Given records:
----------------

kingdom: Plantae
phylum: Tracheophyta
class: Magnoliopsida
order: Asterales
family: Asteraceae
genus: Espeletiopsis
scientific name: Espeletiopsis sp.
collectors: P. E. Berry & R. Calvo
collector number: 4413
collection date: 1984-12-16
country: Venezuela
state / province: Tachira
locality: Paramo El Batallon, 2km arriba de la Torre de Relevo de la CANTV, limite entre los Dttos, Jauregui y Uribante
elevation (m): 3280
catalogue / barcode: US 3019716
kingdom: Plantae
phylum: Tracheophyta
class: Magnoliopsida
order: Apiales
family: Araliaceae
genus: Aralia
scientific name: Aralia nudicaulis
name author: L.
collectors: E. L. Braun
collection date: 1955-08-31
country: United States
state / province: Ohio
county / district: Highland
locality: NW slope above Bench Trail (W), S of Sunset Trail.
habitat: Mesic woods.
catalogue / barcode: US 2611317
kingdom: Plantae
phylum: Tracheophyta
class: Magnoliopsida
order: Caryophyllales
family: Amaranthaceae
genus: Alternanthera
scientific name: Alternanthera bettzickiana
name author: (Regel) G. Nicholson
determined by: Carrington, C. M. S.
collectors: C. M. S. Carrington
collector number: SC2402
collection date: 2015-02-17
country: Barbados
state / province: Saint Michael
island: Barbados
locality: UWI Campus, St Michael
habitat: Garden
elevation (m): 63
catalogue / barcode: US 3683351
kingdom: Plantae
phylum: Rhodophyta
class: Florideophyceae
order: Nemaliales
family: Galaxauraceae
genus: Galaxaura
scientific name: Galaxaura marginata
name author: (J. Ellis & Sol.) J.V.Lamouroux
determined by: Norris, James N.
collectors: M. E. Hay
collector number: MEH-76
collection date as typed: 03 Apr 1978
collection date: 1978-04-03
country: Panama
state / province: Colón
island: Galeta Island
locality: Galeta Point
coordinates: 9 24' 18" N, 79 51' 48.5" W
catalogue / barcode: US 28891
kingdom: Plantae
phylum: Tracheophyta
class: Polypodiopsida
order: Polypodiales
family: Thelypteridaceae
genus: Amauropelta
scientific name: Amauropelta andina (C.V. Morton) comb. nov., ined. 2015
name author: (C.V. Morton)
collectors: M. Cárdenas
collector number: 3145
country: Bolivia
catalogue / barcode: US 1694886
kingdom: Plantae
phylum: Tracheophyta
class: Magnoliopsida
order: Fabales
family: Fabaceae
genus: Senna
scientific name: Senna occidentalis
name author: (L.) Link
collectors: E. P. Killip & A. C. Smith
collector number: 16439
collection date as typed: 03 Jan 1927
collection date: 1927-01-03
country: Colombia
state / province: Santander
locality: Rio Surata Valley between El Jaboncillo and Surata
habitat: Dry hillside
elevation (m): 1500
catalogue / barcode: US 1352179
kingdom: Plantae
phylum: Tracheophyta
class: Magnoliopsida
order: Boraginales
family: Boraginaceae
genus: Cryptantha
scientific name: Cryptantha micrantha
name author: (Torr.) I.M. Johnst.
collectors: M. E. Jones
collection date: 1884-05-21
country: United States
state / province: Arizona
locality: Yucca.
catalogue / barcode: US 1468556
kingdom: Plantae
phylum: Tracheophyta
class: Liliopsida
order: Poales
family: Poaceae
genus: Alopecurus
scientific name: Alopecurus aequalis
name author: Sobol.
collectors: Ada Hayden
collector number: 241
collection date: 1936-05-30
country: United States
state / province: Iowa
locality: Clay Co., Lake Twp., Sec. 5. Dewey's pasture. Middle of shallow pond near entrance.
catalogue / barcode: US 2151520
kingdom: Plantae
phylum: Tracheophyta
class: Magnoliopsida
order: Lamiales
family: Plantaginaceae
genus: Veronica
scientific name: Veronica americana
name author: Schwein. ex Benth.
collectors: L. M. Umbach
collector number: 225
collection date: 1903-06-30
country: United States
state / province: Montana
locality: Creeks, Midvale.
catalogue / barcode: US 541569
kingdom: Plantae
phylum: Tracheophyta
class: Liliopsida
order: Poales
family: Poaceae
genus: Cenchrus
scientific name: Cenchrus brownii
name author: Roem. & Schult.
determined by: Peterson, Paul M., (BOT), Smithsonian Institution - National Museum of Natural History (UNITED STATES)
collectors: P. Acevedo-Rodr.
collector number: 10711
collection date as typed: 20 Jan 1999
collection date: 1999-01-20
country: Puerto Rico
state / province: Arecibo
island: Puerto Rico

----------------

Exercise aim: Reproduce the data above in full, changing each "state / province" to "region" and keeping everything else unchanged.

Output for this exercise:
kingdom: Plantae
phylum: Tracheophyta
class: Magnoliopsida
order: Asterales
family: Asteraceae
genus: Espeletiopsis
scientific name: Espeletiopsis sp.
collectors: P. E. Berry & R. Calvo
collector number: 4413
collection date: 1984-12-16
country: Venezuela
region: Tachira
locality: Paramo El Batallon, 2km arriba de la Torre de Relevo de la CANTV, limite entre los Dttos, Jauregui y Uribante
elevation (m): 3280
catalogue / barcode: US 3019716
kingdom: Plantae
phylum: Tracheophyta
class: Magnoliopsida
order: Apiales
family: Araliaceae
genus: Aralia
scientific name: Aralia nudicaulis
name author: L.
collectors: E. L. Braun
collection date: 1955-08-31
country: United States
region: Ohio
county / district: Highland
locality: NW slope above Bench Trail (W), S of Sunset Trail.
habitat: Mesic woods.
catalogue / barcode: US 2611317
kingdom: Plantae
phylum: Tracheophyta
class: Magnoliopsida
order: Caryophyllales
family: Amaranthaceae
genus: Alternanthera
scientific name: Alternanthera bettzickiana
name author: (Regel) G. Nicholson
determined by: Carrington, C. M. S.
collectors: C. M. S. Carrington
collector number: SC2402
collection date: 2015-02-17
country: Barbados
region: Saint Michael
island: Barbados
locality: UWI Campus, St Michael
habitat: Garden
elevation (m): 63
catalogue / barcode: US 3683351
kingdom: Plantae
phylum: Rhodophyta
class: Florideophyceae
order: Nemaliales
family: Galaxauraceae
genus: Galaxaura
scientific name: Galaxaura marginata
name author: (J. Ellis & Sol.) J.V.Lamouroux
determined by: Norris, James N.
collectors: M. E. Hay
collector number: MEH-76
collection date as typed: 03 Apr 1978
collection date: 1978-04-03
country: Panama
region: Colón
island: Galeta Island
locality: Galeta Point
coordinates: 9 24' 18" N, 79 51' 48.5" W
catalogue / barcode: US 28891
kingdom: Plantae
phylum: Tracheophyta
class: Polypodiopsida
order: Polypodiales
family: Thelypteridaceae
genus: Amauropelta
scientific name: Amauropelta andina (C.V. Morton) comb. nov., ined. 2015
name author: (C.V. Morton)
collectors: M. Cárdenas
collector number: 3145
country: Bolivia
catalogue / barcode: US 1694886
kingdom: Plantae
phylum: Tracheophyta
class: Magnoliopsida
order: Fabales
family: Fabaceae
genus: Senna
scientific name: Senna occidentalis
name author: (L.) Link
collectors: E. P. Killip & A. C. Smith
collector number: 16439
collection date as typed: 03 Jan 1927
collection date: 1927-01-03
country: Colombia
region: Santander
locality: Rio Surata Valley between El Jaboncillo and Surata
habitat: Dry hillside
elevation (m): 1500
catalogue / barcode: US 1352179
kingdom: Plantae
phylum: Tracheophyta
class: Magnoliopsida
order: Boraginales
family: Boraginaceae
genus: Cryptantha
scientific name: Cryptantha micrantha
name author: (Torr.) I.M. Johnst.
collectors: M. E. Jones
collection date: 1884-05-21
country: United States
region: Arizona
locality: Yucca.
catalogue / barcode: US 1468556
kingdom: Plantae
phylum: Tracheophyta
class: Liliopsida
order: Poales
family: Poaceae
genus: Alopecurus
scientific name: Alopecurus aequalis
name author: Sobol.
collectors: Ada Hayden
collector number: 241
collection date: 1936-05-30
country: United States
region: Iowa
locality: Clay Co., Lake Twp., Sec. 5. Dewey's pasture. Middle of shallow pond near entrance.
catalogue / barcode: US 2151520
kingdom: Plantae
phylum: Tracheophyta
class: Magnoliopsida
order: Lamiales
family: Plantaginaceae
genus: Veronica
scientific name: Veronica americana
name author: Schwein. ex Benth.
collectors: L. M. Umbach
collector number: 225
collection date: 1903-06-30
country: United States
region: Montana
locality: Creeks, Midvale.
catalogue / barcode: US 541569
kingdom: Plantae
phylum: Tracheophyta
class: Liliopsida
order: Poales
family: Poaceae
genus: Cenchrus
scientific name: Cenchrus brownii
name author: Roem. & Schult.
determined by: Peterson, Paul M., (BOT), Smithsonian Institution - National Museum of Natural History (UNITED STATES)
collectors: P. Acevedo-Rodr.
collector number: 10711
collection date as typed: 20 Jan 1999
collection date: 1999-01-20
country: Puerto Rico
region: Arecibo
island: Puerto Rico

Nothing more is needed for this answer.